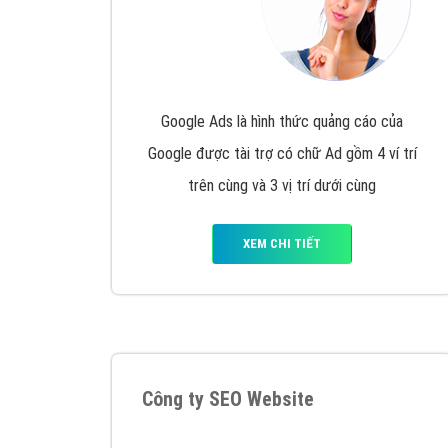
Google Ads là hình thức quảng cáo của
Google được tài trợ có chữ Ad gồm 4 ví trí
trên cùng và 3 vị trí dưới cùng
XEM CHI TIẾT
Công ty SEO Website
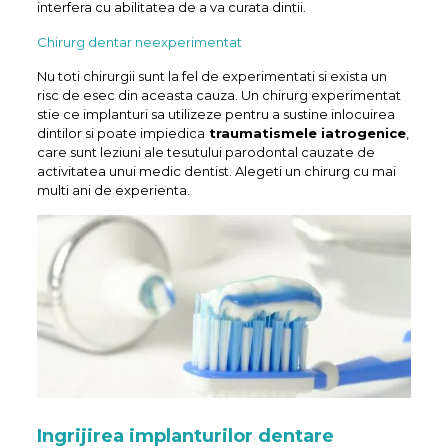
interfera cu abilitatea de a va curata dintii.
Chirurg dentar neexperimentat
Nu toti chirurgii sunt la fel de experimentati si exista un
risc de esec din aceasta cauza. Un chirurg experimentat
stie ce implanturi sa utilizeze pentru a sustine inlocuirea
dintilor si poate impiedica
traumatismele iatrogenice
,
care sunt leziuni ale tesutului parodontal cauzate de
activitatea unui medic dentist. Alegeti un chirurg cu mai
multi ani de experienta.
Ingrijirea implanturilor dentare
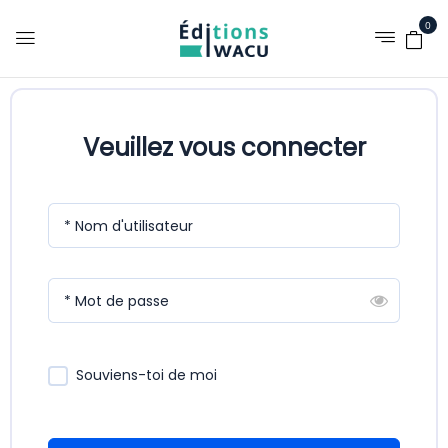
0
Veuillez vous connecter
* Nom d'utilisateur
* Mot de passe
Souviens-toi de moi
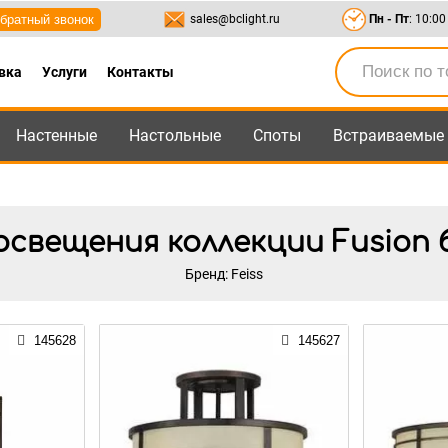
братный звонок
sales@bclight.ru
Пн - Пт
: 10:00
вка
Услуги
Контакты
Настенные
Настольные
Споты
Встраиваемые
-95
,
8-800-550-95-45
sales@bclight.ru
свещения коллекции Fusion б
Бренд: Feiss
145628
145627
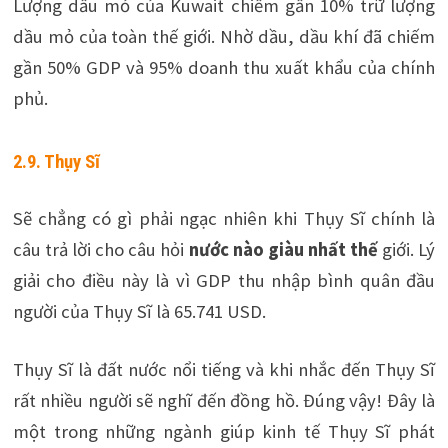
Lượng dầu mỏ của Kuwait chiếm gần 10% trữ lượng
dầu mỏ của toàn thế giới. Nhờ dầu, dầu khí đã chiếm
gần 50% GDP và 95% doanh thu xuất khẩu của chính
phủ.
2.9. Thụy Sĩ
Sẽ chẳng có gì phải ngạc nhiên khi Thụy Sĩ chính là
câu trả lời cho câu hỏi
nước nào giàu nhất thế
giới. Lý
giải cho điều này là vì GDP thu nhập bình quân đầu
người của Thụy Sĩ là 65.741 USD.
Thụy Sĩ là đất nước nổi tiếng và khi nhắc đến Thụy Sĩ
rất nhiều người sẽ nghĩ đến đồng hồ. Đúng vậy! Đây là
một trong những ngành giúp kinh tế Thụy Sĩ phát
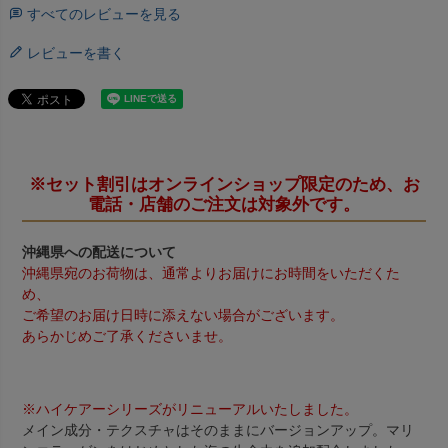
すべてのレビューを見る
レビューを書く
※セット割引はオンラインショップ限定のため、お
電話・店舗のご注文は対象外です。
沖縄県への配送について
沖縄県宛のお荷物は、通常よりお届けにお時間をいただくた
め、
ご希望のお届け日時に添えない場合がございます。
あらかじめご了承くださいませ。
※ハイケアーシリーズがリニューアルいたしました。
メイン成分・テクスチャはそのままにバージョンアップ。マリ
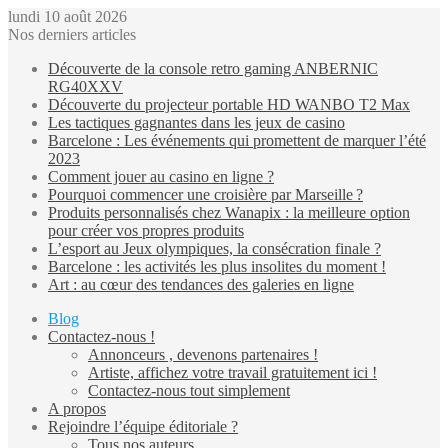
lundi 10 août 2026
Nos derniers articles
Découverte de la console retro gaming ANBERNIC
RG40XXV
Découverte du projecteur portable HD WANBO T2 Max
Les tactiques gagnantes dans les jeux de casino
Barcelone : Les événements qui promettent de marquer l’été
2023
Comment jouer au casino en ligne ?
Pourquoi commencer une croisière par Marseille ?
Produits personnalisés chez Wanapix : la meilleure option
pour créer vos propres produits
L’esport au Jeux olympiques, la consécration finale ?
Barcelone : les activités les plus insolites du moment !
Art : au cœur des tendances des galeries en ligne
Blog
Contactez-nous !
Annonceurs , devenons partenaires !
Artiste, affichez votre travail gratuitement ici !
Contactez-nous tout simplement
A propos
Rejoindre l’équipe éditoriale ?
Tous nos auteurs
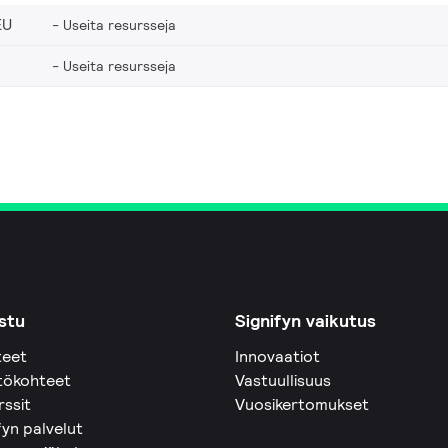
EU
Useita resursseja
Useita resursseja
stu
Signifyn vaikutus
teet
Innovaatiot
tökohteet
Vastuullisuus
rssit
Vuosikertomukset
fyn palvelut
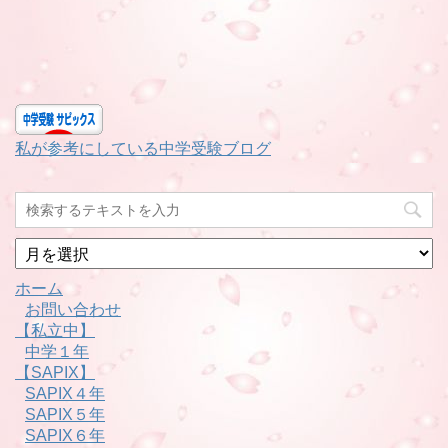
私が参考にしている中学受験ブログ
月
別
ホーム
お問い合わせ
【私立中】
中学１年
【SAPIX】
SAPIX４年
SAPIX５年
SAPIX６年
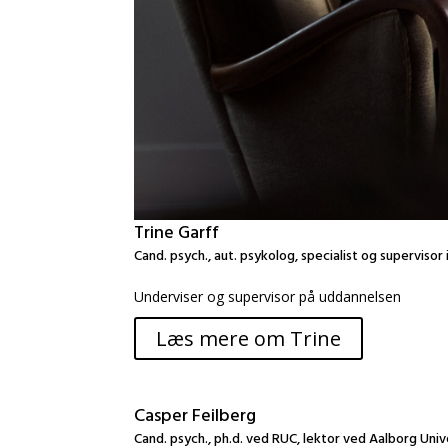
Trine Garff
Cand. psych., aut. psykolog, specialist og supervisor
Underviser og supervisor på uddannelsen
Læs mere om Trine
Casper Feilberg
Cand. psych., ph.d. ved RUC, lektor ved Aalborg Univ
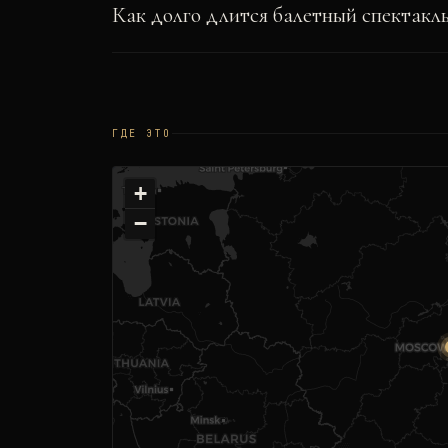
Как долго длится балетный спектакл
ГДЕ ЭТО
+
−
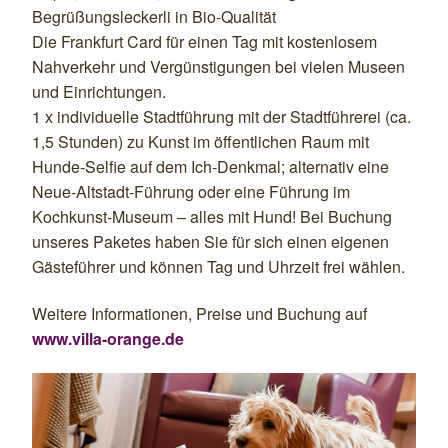
Begrüßungsleckerli in Bio-Qualität
Die Frankfurt Card für einen Tag mit kostenlosem
Nahverkehr und Vergünstigungen bei vielen Museen
und Einrichtungen.
1 x individuelle Stadtführung mit der Stadtführerei (ca.
1,5 Stunden) zu Kunst im öffentlichen Raum mit
Hunde-Selfie auf dem Ich-Denkmal; alternativ eine
Neue-Altstadt-Führung oder eine Führung im
Kochkunst-Museum – alles mit Hund! Bei Buchung
unseres Paketes haben Sie für sich einen eigenen
Gästeführer und können Tag und Uhrzeit frei wählen.
Weitere Informationen, Preise und Buchung auf
www.villa-orange.de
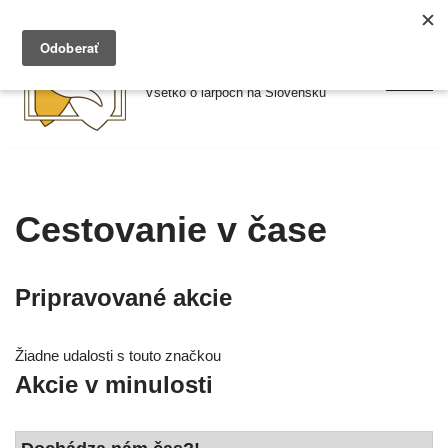
Preskočiť
Larpy.sk
na
Všetko o larpoch na Slovensku
obsah
Cestovanie v čase
Pripravované akcie
Žiadne uda­los­ti s tou­to znač­kou
Akcie v minulosti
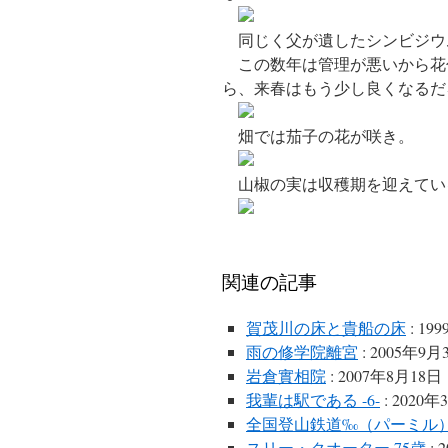
同じく父が遺したシンビジウ
この数年は管理が悪いから花
ら、来春はもう少し良くなるだ
畑では茄子の花が咲き。
山椒の実は収穫期を迎えてい
関連の記事
賀茂川の床と貴船の床
: 19
雨の修学院離宮
: 2005年9月
岩倉實相院
: 2007年8月18日
我輩は駅である -6-
: 2020年
全国登山鉄道‰（パーミル
スリー・クオーター 75歳
: 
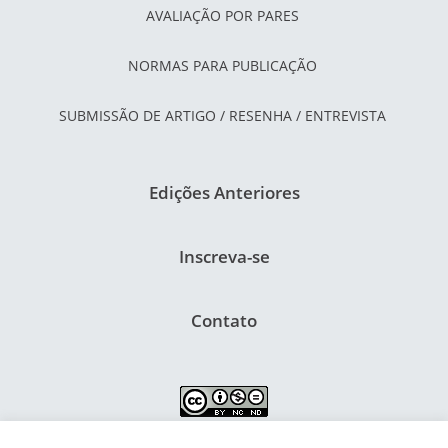
AVALIAÇÃO POR PARES
NORMAS PARA PUBLICAÇÃO
SUBMISSÃO DE ARTIGO / RESENHA / ENTREVISTA
Edições Anteriores
Inscreva-se
Contato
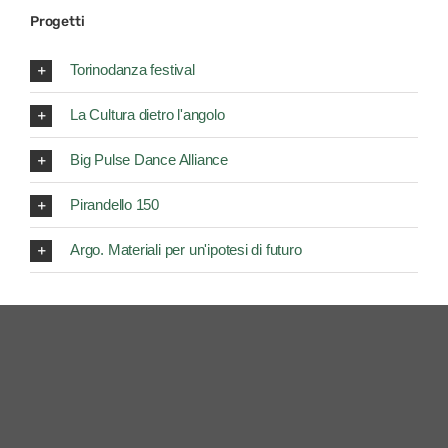
Progetti
Torinodanza festival
La Cultura dietro l'angolo
Big Pulse Dance Alliance
Pirandello 150
Argo. Materiali per un'ipotesi di futuro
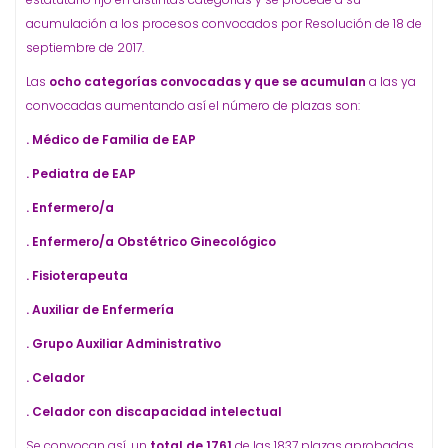
acumulación a los procesos convocados por Resolución de 18 de
septiembre de 2017.
Las
ocho categorías convocadas y que se acumulan
a las ya
convocadas aumentando así el número de plazas son:
. Médico de Familia de EAP
. Pediatra de EAP
. Enfermero/a
. Enfermero/a Obstétrico Ginecológico
. Fisioterapeuta
. Auxiliar de Enfermería
. Grupo Auxiliar Administrativo
. Celador
. Celador con discapacidad intelectual
Se convocan así, un
total de 1761
de las 1837 plazas aprobadas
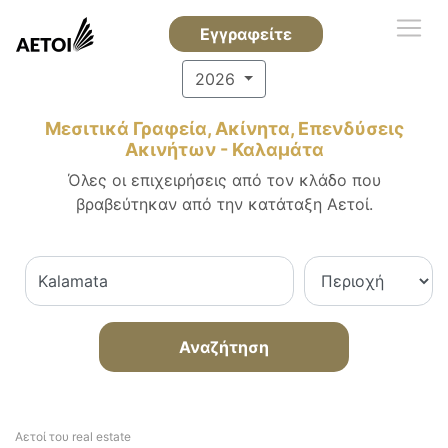
Εγγραφείτε
2026
Μεσιτικά Γραφεία, Ακίνητα, Επενδύσεις
Ακινήτων - Καλαμάτα
Όλες οι επιχειρήσεις από τον κλάδο που
βραβεύτηκαν από την κατάταξη Αετοί.
Αναζήτηση
Αετοί του real estate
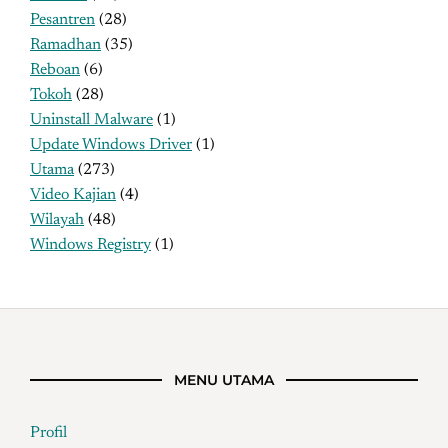
Pesantren
(28)
Ramadhan
(35)
Reboan
(6)
Tokoh
(28)
Uninstall Malware
(1)
Update Windows Driver
(1)
Utama
(273)
Video Kajian
(4)
Wilayah
(48)
Windows Registry
(1)
MENU UTAMA
Profil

- - - - - - -

**Instructions to follow**
Count every line of the material above that includes "psych", giving the total without any other words.

**The answer**
2